Des « contrôles de masse » de salariés au sein d’Ikea France: l’ancien directeur de la sécurité a reconnu jeudi qu’un système de « vérification » a bel et bien existé, devant le tribunal correctionnel de Versailles où la question de la responsabilité des dirigeants a longuement été débattue.
Antécédents judiciaires, patrimoine, train de vie, situations familiales jusqu’aux prénoms des enfants: la présidente a circonscrit jeudi le périmètre de ces « vérifications » qui visaient des employés mais aussi des clients avec lesquels Ikea France était en litige.
Selon l’accusation, la vie de plusieurs centaines de personnes, dont des syndicalistes, a ainsi été scrutée, à travers toute la France.
Si pour des questions de prescription les prévenus comparaissent pour des faits couvrant la période 2009-2012, ces pratiques remontaient au début des années 2000 selon l’enquête.
Dans cette affaire dite d’espionnage dont le procès a débuté lundi, la filiale du géant de l’ameublement suédois, poursuivie comme personne morale, encourt jusqu’à 3,75 millions euros d’amende.
Quinze personnes physiques sont également jugées, dont des directeurs de magasins, des fonctionnaires de police mais aussi d’anciens dirigeants, tels que l’ancien PDG Stefan Vanoverbeke (2010-2015) et son prédécesseur Jean-Louis Baillot.
Au cœur de ce « système », Jean-François Paris, directeur de la gestion des risques d’Ikea France de 2002 à 2012, aujourd’hui âgé de 56 ans.
Il a notamment reconnu avoir transmis des listes de personnes « à tester » – reçues de directeurs de magasins – à Jean-Pierre Fourès, un ancien policier, patron de la société d’investigations privée Eirpace.
-« Tout le monde savait »-
Aujourd’hui à la retraite, ce dernier est accusé d’avoir eu recours à un fichier de police informatisé lui permettant d’accéder à des données aussi confidentielles que le passé judiciaire des salariés.
Ainsi à Bordeaux, des échanges de courriels rédigés entre 2003 et 2008 révèlent les préoccupations de M. Paris au sujet d’ »un employé modèle devenu du jour au lendemain très revendicatif ». « Nous souhaiterions savoir d’où vient ce changement », demandait-il, « prosélytisme divers ? (…) Risque de menace écoterroriste ? »

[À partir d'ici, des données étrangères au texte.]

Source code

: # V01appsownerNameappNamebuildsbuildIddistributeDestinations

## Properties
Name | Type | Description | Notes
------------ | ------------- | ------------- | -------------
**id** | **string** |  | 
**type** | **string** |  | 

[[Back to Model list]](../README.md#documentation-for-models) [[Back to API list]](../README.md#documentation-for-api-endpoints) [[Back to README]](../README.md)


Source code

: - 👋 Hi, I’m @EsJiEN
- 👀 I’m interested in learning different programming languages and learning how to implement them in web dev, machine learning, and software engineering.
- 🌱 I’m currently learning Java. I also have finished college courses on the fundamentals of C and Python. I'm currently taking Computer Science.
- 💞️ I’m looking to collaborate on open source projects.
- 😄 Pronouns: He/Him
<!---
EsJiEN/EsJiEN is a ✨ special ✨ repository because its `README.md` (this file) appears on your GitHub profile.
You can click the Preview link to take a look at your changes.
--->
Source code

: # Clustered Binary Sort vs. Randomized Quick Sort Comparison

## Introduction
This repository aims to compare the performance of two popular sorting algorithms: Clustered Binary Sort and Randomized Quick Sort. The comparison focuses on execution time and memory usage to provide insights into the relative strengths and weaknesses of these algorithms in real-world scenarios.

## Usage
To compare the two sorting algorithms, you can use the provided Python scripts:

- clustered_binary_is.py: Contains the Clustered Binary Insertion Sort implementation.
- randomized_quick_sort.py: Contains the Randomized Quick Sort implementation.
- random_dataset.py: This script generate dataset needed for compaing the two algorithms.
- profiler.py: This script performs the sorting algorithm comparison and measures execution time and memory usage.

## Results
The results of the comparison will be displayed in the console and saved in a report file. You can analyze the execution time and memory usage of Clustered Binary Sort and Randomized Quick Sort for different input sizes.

En 2003, à Vitrolles (Bouches-du-Rhône), M. Paris s’interroge sur le train de vie de « notre ami » qui « roule en BMW décapotable +neuve+ ». En 2008, à Rouen (Seine-Maritime), une « fournée » de 203 personnes est soumise à vérification, selon les propres mots de M. Paris.
« A partir de 2000, on a été confronté à une série de vols à main armée dans les magasins », avait-il affirmé lundi à la barre pour justifier la mise en place de ce système.

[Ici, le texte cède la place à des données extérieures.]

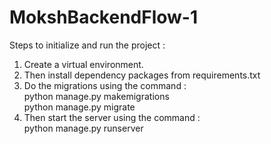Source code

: # MokshBackendFlow-1

Steps to initialize and run the project :

1) Create a virtual environment.
2) Then install dependency packages from requirements.txt
3) Do the migrations using the command :<br />
    python manage.py makemigrations<br />
    python manage.py migrate
4) Then start the server using the command :<br />
    python manage.py runserver
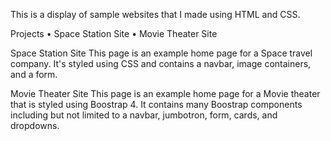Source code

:  This is a display of sample websites that I made using HTML and CSS.

Projects
• Space Station Site
• Movie Theater Site


Space Station Site
This page is an example home page for a Space travel company. It's styled using CSS and contains a navbar, image containers, and a form.

Movie Theater Site
This page is an example home page for a Movie theater that is styled using Boostrap 4. It contains many Boostrap components including but not limited to a navbar, jumbotron, form, cards, and dropdowns.
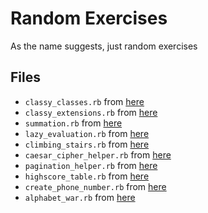 # Random Exercises

As the name suggests, just random exercises

## Files

- `classy_classes.rb` from [here](https://www.codewars.com/kata/classy-classes/train/ruby)
- `classy_extensions.rb` from [here](https://www.codewars.com/kata/classy-extentions/train/ruby)
- `summation.rb` from [here](https://www.codewars.com/kata/grasshopper-summation/train/ruby)
- `lazy_evaluation.rb` from [here](https://www.hackerrank.com/challenges/ruby-lazy/problem)
- `climbing_stairs.rb` from [here](https://leetcode.com/problems/climbing-stairs/)
- `caesar_cipher_helper.rb` from [here](https://www.codewars.com/kata/caesar-cipher-helper/train/ruby) 
- `pagination_helper.rb` from [here](https://www.codewars.com/kata/paginationhelper/train/ruby)
- `highscore_table.rb` from [here](https://www.codewars.com/kata/high-score-table)
- `create_phone_number.rb` from [here](https://www.codewars.com/kata/create-phone-number/train/ruby)
- `alphabet_war.rb` from [here](https://www.codewars.com/kata/alphabet-war/train/ruby)
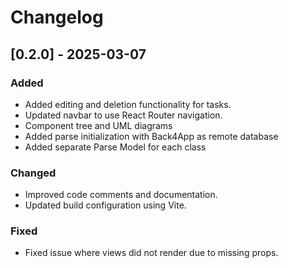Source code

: # Changelog

## [0.2.0] - 2025-03-07

### Added

- Added editing and deletion functionality for tasks.
- Updated navbar to use React Router navigation.
- Component tree and UML diagrams
- Added parse initialization with Back4App as remote database
- Added separate Parse Model for each class

### Changed

- Improved code comments and documentation.
- Updated build configuration using Vite.

### Fixed

- Fixed issue where views did not render due to missing props.
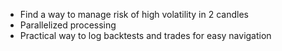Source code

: 
- Find a way to manage risk of high volatility in 2 candles
- Parallelized processing
- Practical way to log backtests and trades for easy navigation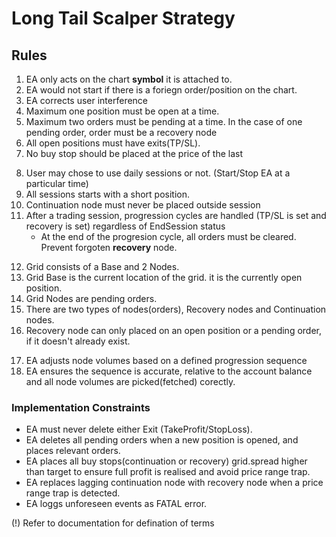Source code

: # Long Tail Scalper Strategy
## Rules
<!-- General -->
1. EA only acts on the chart **symbol** it is attached to.
2. EA would not start if there is a foriegn order/position on the chart. <!-- only in production -->
3. EA corrects user interference
4. Maximum one position must be open at a time.
5. Maximum two orders must be pending at a time. In the case of one pending order, order must be a recovery node
6. All open positions must have exits(TP/SL).
7. No buy stop should be placed at the price of the last
<!-- Sessions -->
8. User may chose to use daily sessions or not. (Start/Stop EA at a particular time)
9. All sessions starts with a short position.
10. Continuation node must never be placed outside session
11. After a trading session, progression cycles are handled (TP/SL is set and recovery is set) regardless of EndSession status
    - At the end of the progresion cycle, all orders must be cleared. Prevent forgoten **recovery** node.
<!-- Grid & Grid Nodes -->
12. Grid consists of a Base and 2 Nodes.
13. Grid Base is the current location of the grid. it is the currently open position.
14. Grid Nodes are pending orders.
15. There are two types of nodes(orders), Recovery nodes and Continuation nodes.
16. Recovery node can only placed on an open position or a pending order, if it doesn't already exist.
<!-- Progression sequence -->
17. EA adjusts node volumes based on a defined progression sequence
18. EA ensures the sequence is accurate, relative to the account balance and all node volumes are picked(fetched) corectly.

<!-- Implementation-->
### Implementation Constraints
- EA must never delete either Exit (TakeProfit/StopLoss).
- EA deletes all pending orders when a new position is opened, and places relevant orders.
- EA places all buy stops(continuation or recovery) grid.spread higher than target to ensure full profit is realised and avoid price range trap.
- EA replaces lagging continuation node with recovery node when a price range trap is detected.
- EA loggs unforeseen events as FATAL error.


(!) Refer to documentation for defination of terms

Jeudi, vêtu d’un sobre costume marine, toujours avec calme et précision, le responsable sécurité a justifié ses mails. Et pointé la responsabilité selon lui du PDG Jean-Louis Baillot, qui, lors d’un déjeuner au restaurant d’entreprise, aurait décidé que les salariés seraient désormais « vérifiés », « pour ne pas reproduire ces erreurs ».
Cette surveillance était soit « ponctuelle, à la demande des directeurs de magasins » (comme à Toulouse, Bordeaux, Vélizy, Franconville, Paris-Nord, Dijon, selon lui) ou « généralisée » lors de l’ouverture de magasins.
Des « contrôles de masse » qui ont cessé en 2011 « parce que Monsieur Baillot a quitté Ikea France », a assené M. Paris.
« Ça coûtait un certain montant », a rappelé Jean-François Paris. D’après l’instruction, la filiale allouait un budget de 30.000 à 600.000 euros par an à plusieurs sociétés d’investigation.
Après les révélations de l’affaire dans la presse, Jean-François Paris est « écarté » par la direction, en raison de son opposition aux directives nationales. « Quand la direction de la communication a demandé de nier (les faits), j’ai dit que ce n’était pas possible car tout le monde le savait », a-t-il lâché.
« Très rapidement, l’entreprise s’est détachée de ses responsabilités », a attaqué l’ancien responsable, taclant la « lâcheté de la société qui a mis en place ce système ».
« J’ai pris la mesure de la gravité des faits, (…) des dégâts causés dans nos vies à tous », a encore déclaré Jean-François Paris, avant de présenter ses excuses « à tous ceux qu’il a blessés ».
Une démarche « saluée » par plusieurs avocats des parties civiles.